=== TASK SET ===
1 - Transcribe the part of the article on West Virginia water bills starting at "CREDIT: AP Photo/John" and ending at "the water supply.".
2 - Summarize the article on West Virginia water bills in two sentences.

** TEXT PROVIDED follows **

Despite Not Using Water, West Virginians Say Water Bills Have Spiked Since Chemical Spill

CREDIT: AP Photo/John Raby

Demonstrators hold signs Saturday, Jan. 18, 2014, at the state Capitol in Charleston, W.Va. after a Jan. 9 chemical spill into the Elk River tainted the water supply.

Many West Virginians have not been using their water since a massive chemical spill tainted their water last month. Despite this, some say their water bills are outrageously high.

The bills, according to the West Virginia Citizen Action Group, are worth more than the credits that West Virginia American Water has offered to people who had to flush their water systems several time since 10,000 gallons of a chemical called Crude MCHM (and potential a few other chemicals) leaked into the Elk River. During those flushes, customers leave their water on for 25 minutes, a process that WVAM says should use a maximum of 500 gallons of water. WVAM has promised a 1,000-gallon credit for residents on their water bills, and a 2,000-gallon credit for small businesses.

** End of TEXT PROVIDED **
** DATA LISTING follows **

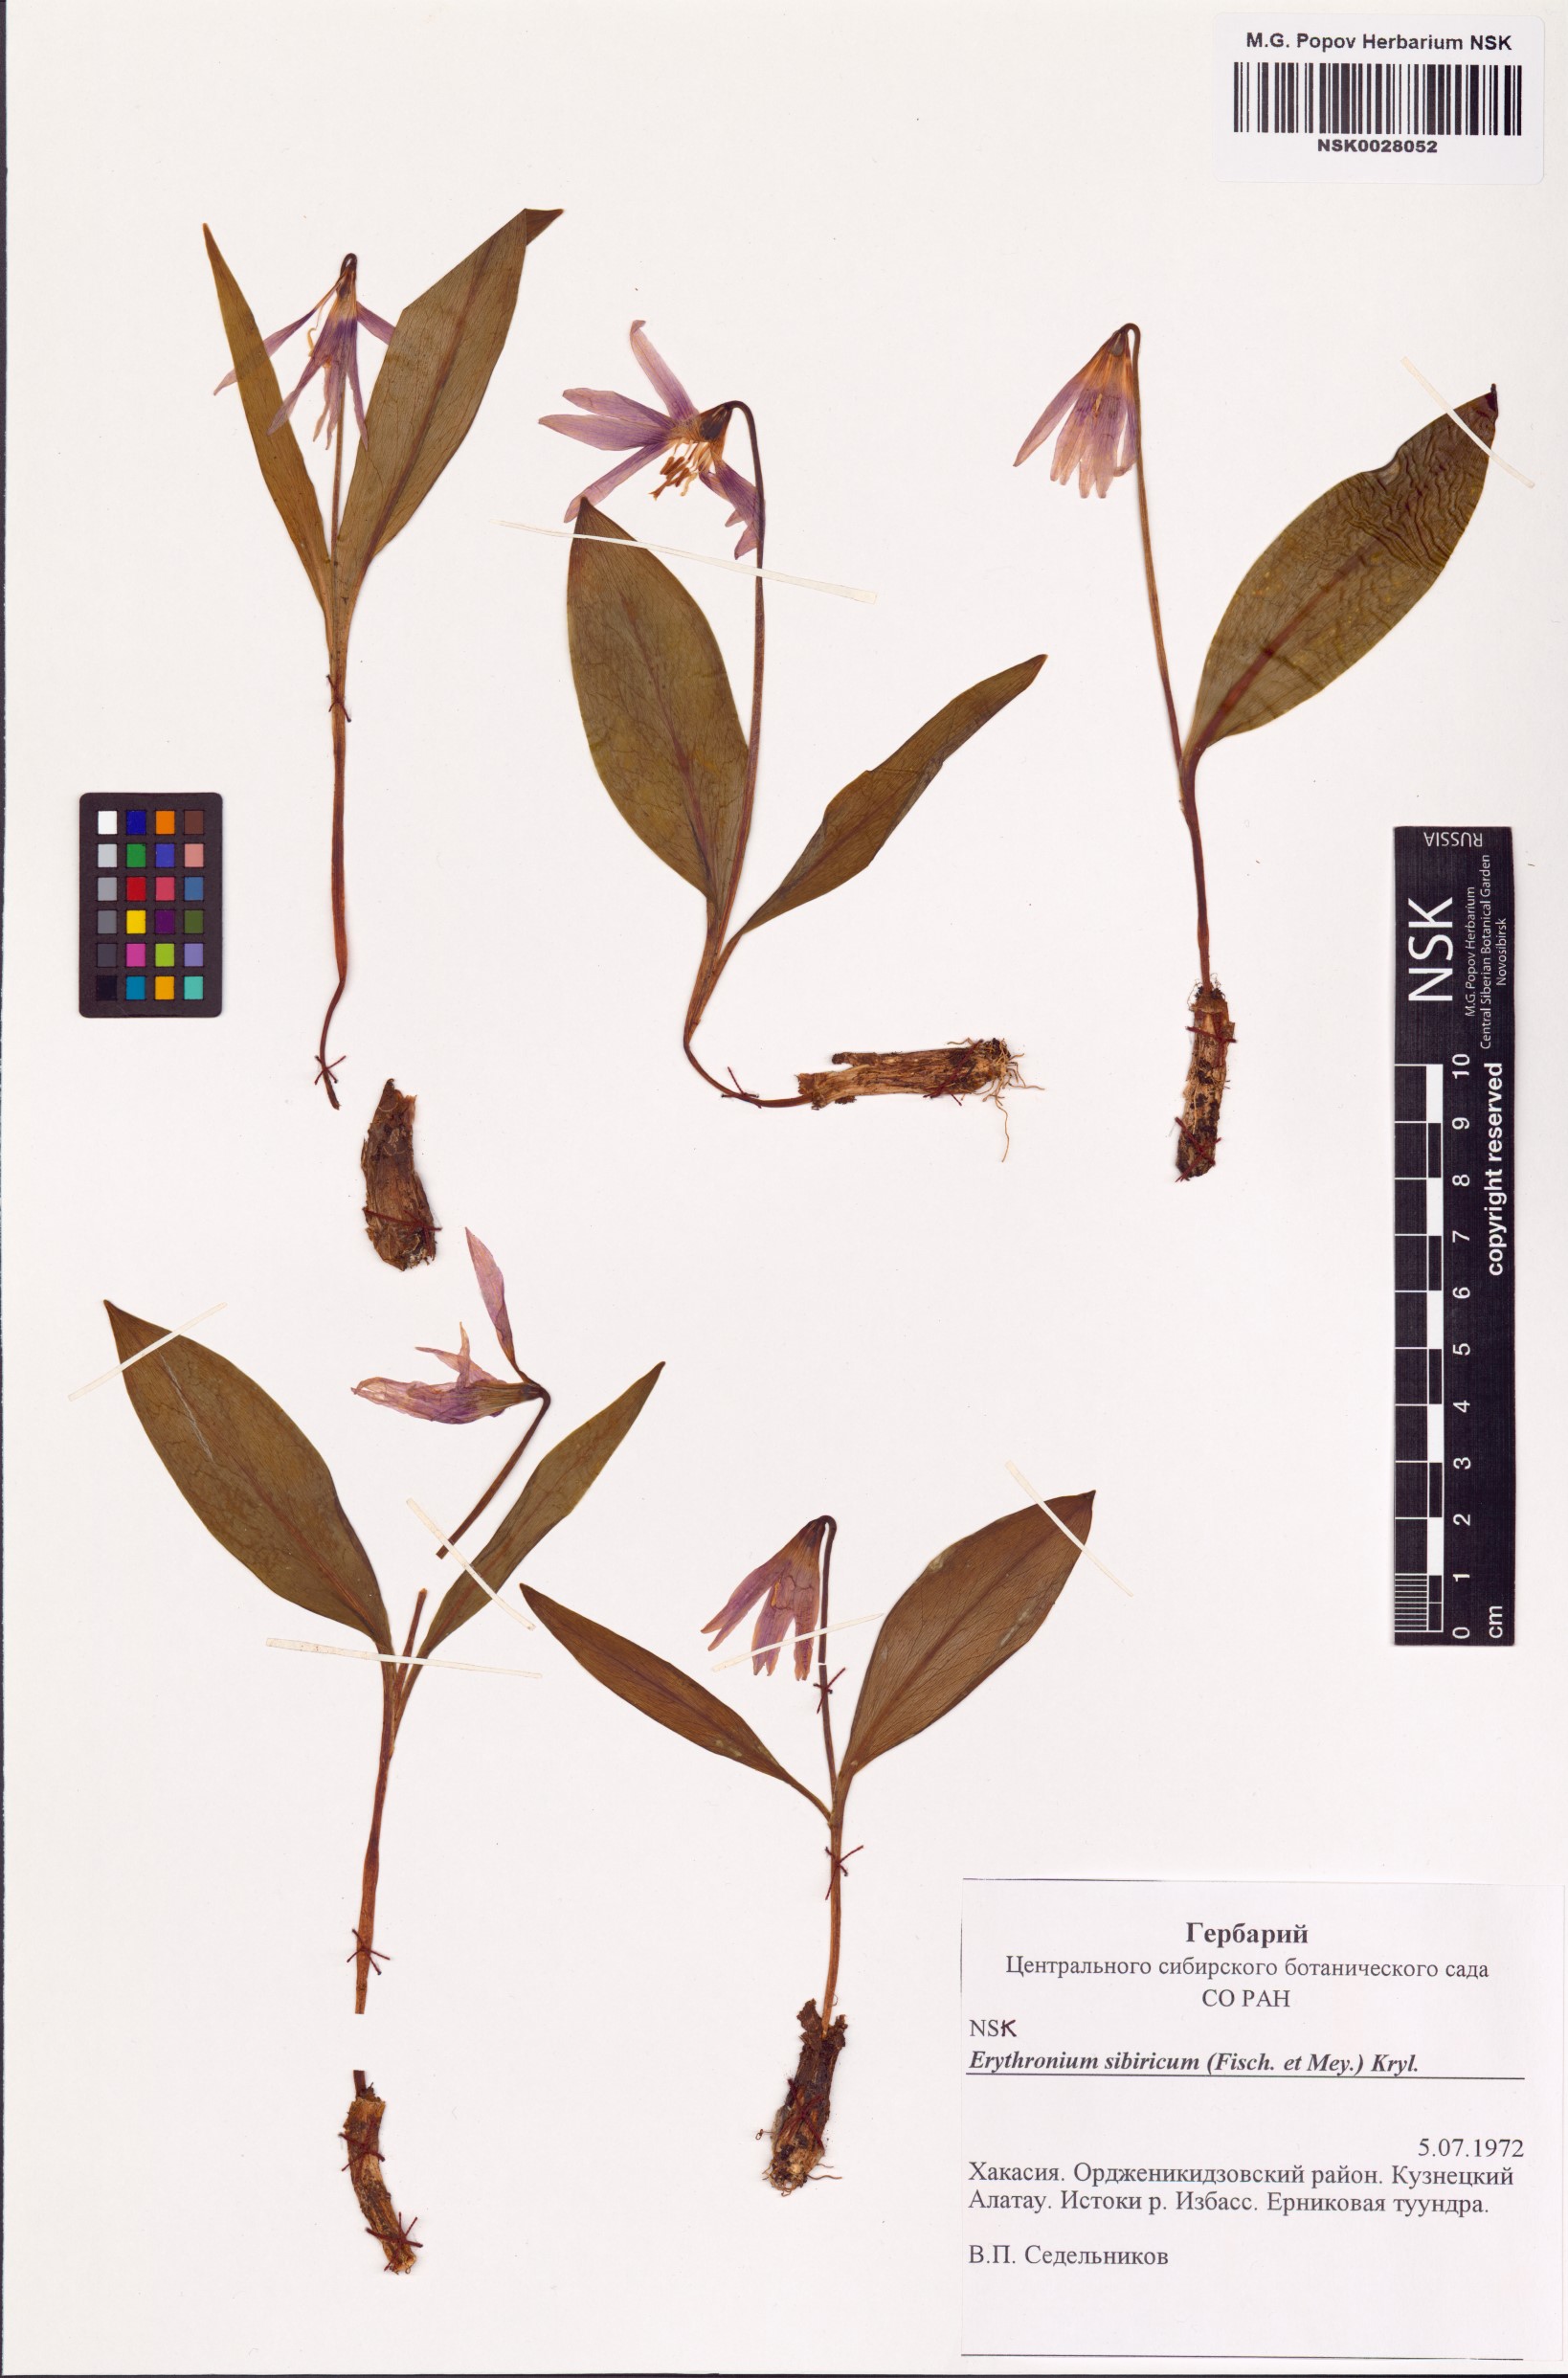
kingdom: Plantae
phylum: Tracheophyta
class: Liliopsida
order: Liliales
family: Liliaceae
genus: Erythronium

** End of DATA LISTING **
** DATA LISTING follows **

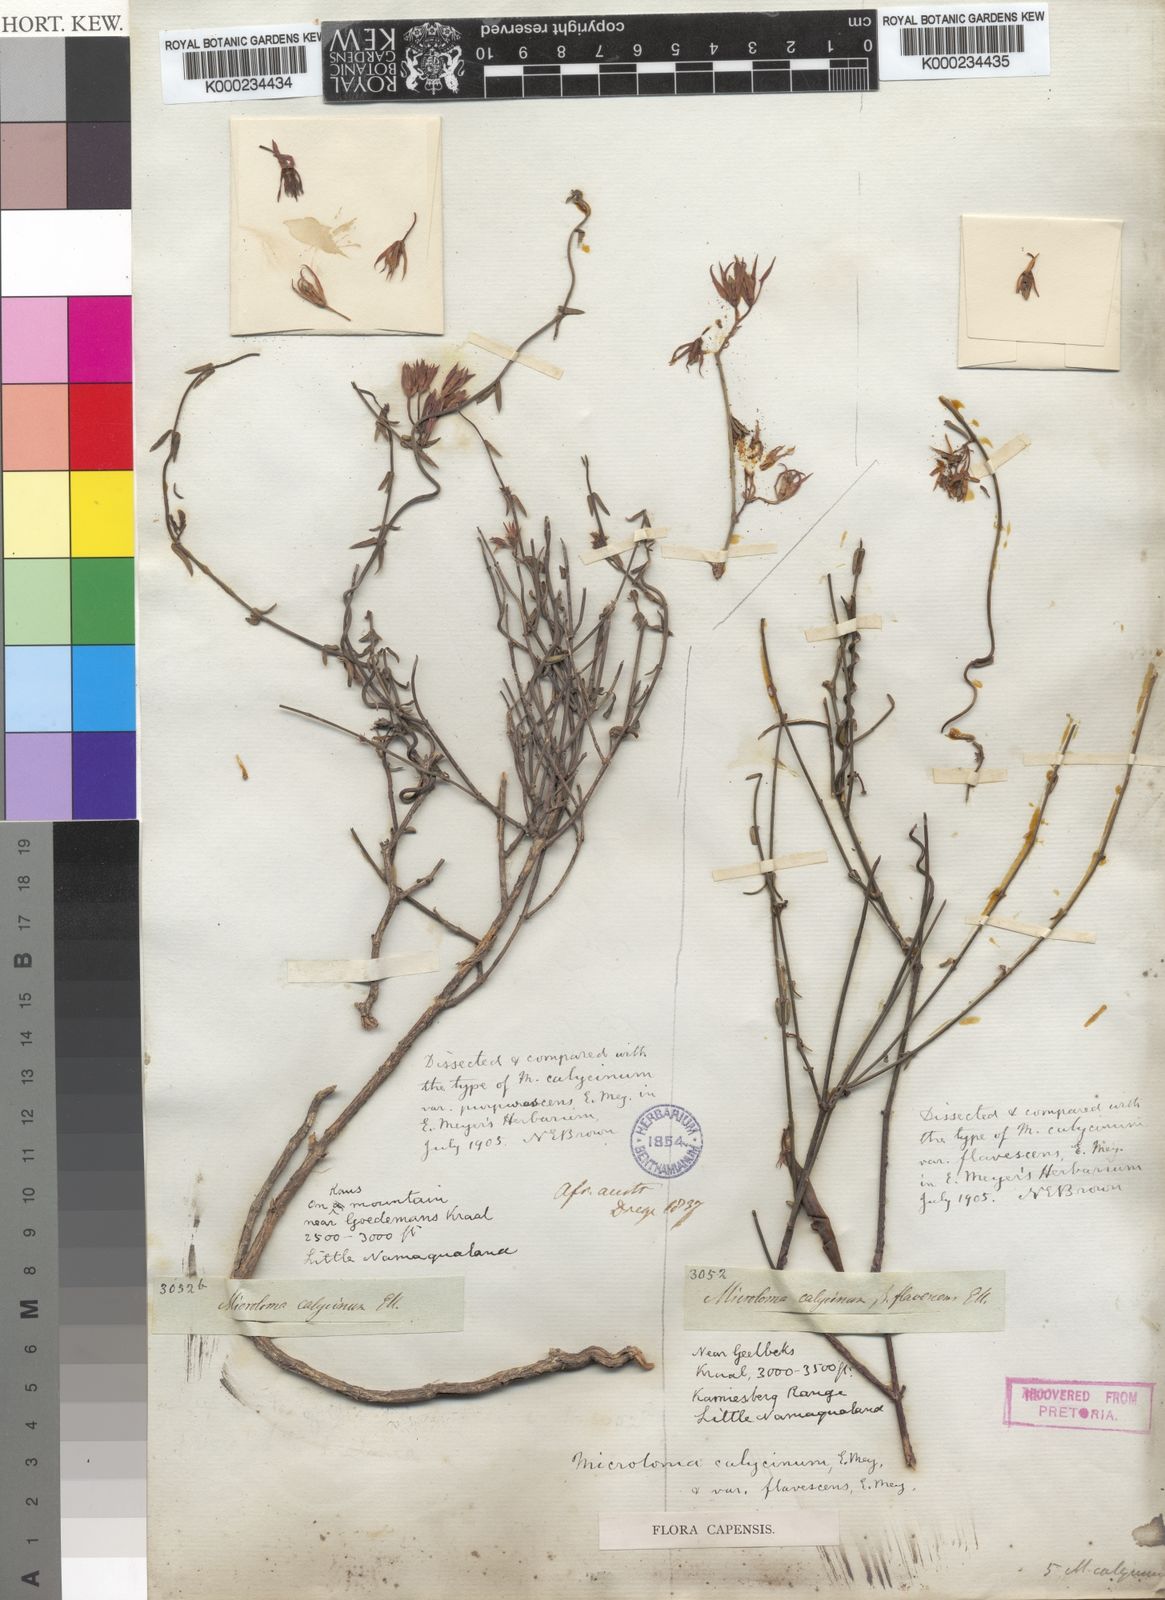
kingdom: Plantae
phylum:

** End of DATA LISTING **

=== SOLUTIONS TO THE TASKS ===
1 -
CREDIT: AP Photo/John Raby

Demonstrators hold signs Saturday, Jan. 18, 2014, at the state Capitol in Charleston, W.Va. after a Jan. 9 chemical spill into the Elk River tainted the water supply.

2 - Many West Virginians have not been using their water since a chemical spill into the Elk River tainted it last month, yet some say their water bills are outrageously high. According to the West Virginia Citizen Action Group, the bills are worth more than the credits West Virginia American Water has offered to people who had to flush their systems: 1,000 gallons for residents and 2,000 gallons for small businesses.